A recent study shows that African Americans are twice as likely to develop pancreatitis over the Caucasian population. Pancreatitis is inflammation of the pancreas, an organ that makes enzymes to help with food digestion and produces insulin to help regulate sugar in the body. Pancreatitis can be either acute or chronic bringing about different side effects and treatments.
Acute pancreatitis symptoms may include nausea, vomiting and abdominal pain which will often land you in the emergency room for evaluation and treatment. Chronic pancreatitis is more manageable at home with medications prescribed by your doctor to help with abdominal pain, weight loss and oily, smelly stool.

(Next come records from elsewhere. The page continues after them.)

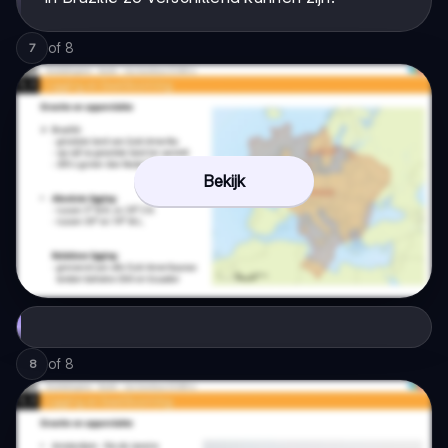
of
8
7
Bekijk
of
8
8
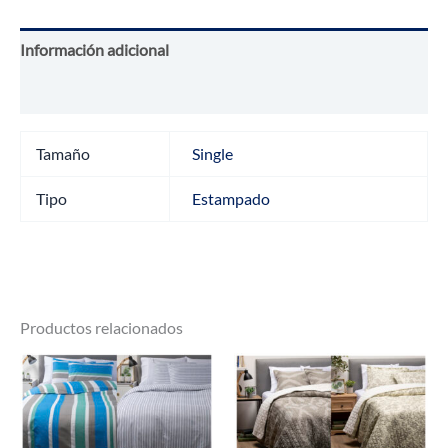
$105.960.
$74.172.
SINGLE
cantidad
Información adicional
Valoraciones (0)
Tamaño
Single
Tipo
Estampado
Productos relacionados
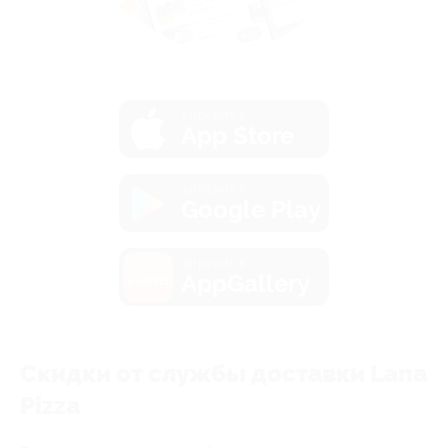
загрузить в
App Store
загрузить в
Google Play
загрузить в
AppGallery
Скидки от службы доставки Lana
Pizza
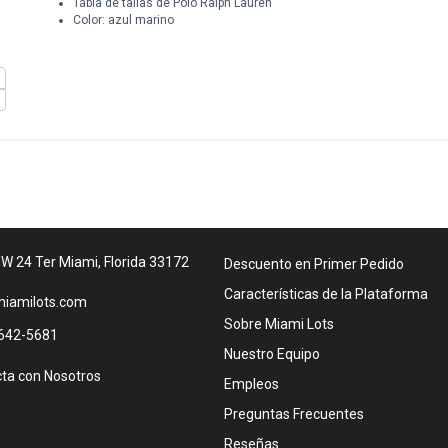
Tabla de tallas de Polo Ralph Lauren
Color: azul marino
W 24 Ter Miami, Florida 33172
Descuento en Primer Pedido
Características de la Plataforma
iamilots.com
Sobre Miami Lots
642-5681
Nuestro Equipo
ta con Nosotros
Empleos
Preguntas Frecuentes
Reseñas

While there are many causes of pancreatitis, the two most common causes are smoking and alcohol use. The aforementioned study showed that African Americans were more likely to abuse alcohol, increasing risks for chronic pancreatitis, while Caucasians more often smoked heavily. Despite this difference, African Americans are still twice as likely to develop pancreatitis even while smoking less. This study shows that race may be an increased risk factor for African Americans.

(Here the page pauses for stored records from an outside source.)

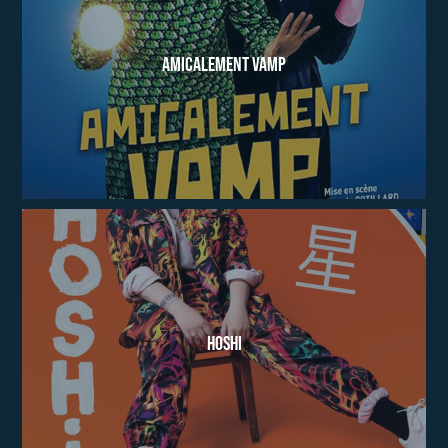
Amicalement Vamp
Hoshi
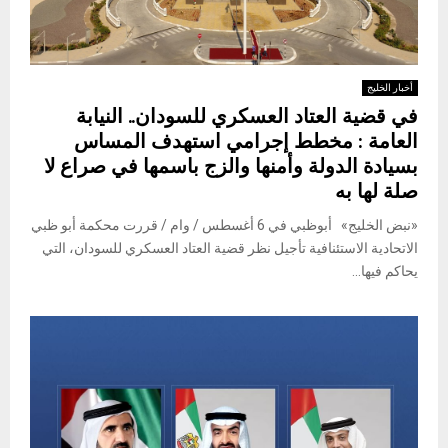
أخبار الخليج
في قضية العتاد العسكري للسودان.. النيابة
العامة : مخطط إجرامي استهدف المساس
بسيادة الدولة وأمنها والزج باسمها في صراع لا
صلة لها به
«نبض الخليج» أبوظبي في 6 أغسطس / وام / قررت محكمة أبو ظبي
الاتحادية الاستئنافية تأجيل نظر قضية العتاد العسكري للسودان، التي
يحاكم فيها...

Once any acute risks have been treated, pancreatitis is treated by discovering the underlying cause and removing it. Causes including gallstones, certain medications, cystic fibrosis, infection or injury will be treated either medically or surgically at the discretion of your doctor. However, smoking and alcohol use can only be stopped by you.

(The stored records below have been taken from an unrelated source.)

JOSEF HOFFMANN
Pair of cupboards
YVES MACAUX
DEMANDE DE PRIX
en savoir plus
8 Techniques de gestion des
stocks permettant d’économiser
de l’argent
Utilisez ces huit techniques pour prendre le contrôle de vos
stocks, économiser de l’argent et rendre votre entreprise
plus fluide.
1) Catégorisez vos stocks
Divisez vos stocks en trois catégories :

Untreated pancreatitis can lead to many serious health problems. Acute pancreatitis can damage your kidneys, cause breathing problems and lead to infection. Untreated chronic pancreatitis could lead to diabetes or even pancreatic cancer.
If you have been diagnosed with pancreatitis it is important to follow your doctor’s advice and remove the underlying cause. Talk with your doctor about ways to be successful and treatment options that may be right for you.